Lettre à mon élève — Texte : Nancy Pedneault
Mon cher élève,
Depuis mars 2020, je te regarde aller. Je te vois changer. Je remarque que, comme moi, tu perds ta légèreté. Je sais qu’on doit faire tout ce qu’il faut pour préserver la santé de la population. Je comprends et toi aussi. Mais je dois t’avouer quelque chose, je m’ennuie.
Je m’ennuie sincèrement de ton sourire. J’ai tellement hâte de te voir rire à mes blagues avec tes dents, pour vrai. Je m’ennuie de lire sur ton visage les différents sentiments que tu vis au cours de la journée.
Si tu savais comme je m’ennuie de tes câlins sans peur de se donner la maladie. Je sais que toi aussi ; tu me le répètes souvent.
Je m’ennuie d’entendre ta voix. Ta petite voix douce et délicate franchit difficilement le masque.
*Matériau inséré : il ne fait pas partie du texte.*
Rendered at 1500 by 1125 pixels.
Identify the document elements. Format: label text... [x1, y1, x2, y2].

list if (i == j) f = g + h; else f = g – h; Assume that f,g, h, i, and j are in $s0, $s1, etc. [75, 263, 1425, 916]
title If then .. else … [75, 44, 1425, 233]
Je ne t’entends pas bien. Je te fais répéter. J’ai tellement hâte de t’entendre clairement.
Je m’ennuie de la légèreté. Tu sais, ce temps où ma principale peur était de ne pas t’avoir enseigné tout ce que tu dois savoir pour cette année scolaire. Je ne veux plus que tu aies peur chaque fois qu’un élève tousse ou ne se sent pas bien.
Je m’ennuie de respirer dans ma classe, sans masque. Respirer, juste respirer. Je sais que toi aussi, tu en as tellement envie.
Tu sais, mon cher élève, j’ai envie de retrouver ma classe d’avant. Celle où on peut rire et improviser. Cette classe où tu étais présent en vrai, pas en vidéo. Je ne veux plus avoir peur chaque fois que tu t’absentes.
Bref, mon travail avec toi, celui d’avant la COVID, me manque énormément. Les « toutes autres tâches connexes » ont pris beaucoup de place depuis deux ans. Je suis maintenant pro du nettoyage, de l’aération, de la qualité de l’air, du lavage de mains, de l’enseignent en synchrone, en ligne, en vrai, en demi-groupe, dans d’autres groupes, etc. Mon temps et mon énergie pour toi s’amenuisent et cela m’attriste.
J’ai envie de t’enseigner, comme avant. Je veux travailler pour toi. Je veux avoir le temps de te donner le meilleur service possible. Je veux être là avec toute ma tête et tout mon cœur.
Aujourd’hui, je n’ai pas de moyen pour que ça change. J’ai juste besoin de te le dire. Parfois, le dire, ça fait du bien.
Alors pour toi, mon cher élève, je souhaite que la vie revienne à la normale, la vraie normale. Je te souhaite de rester un enfant, de rire, de t’amuser et surtout, d’apprendre sans souci.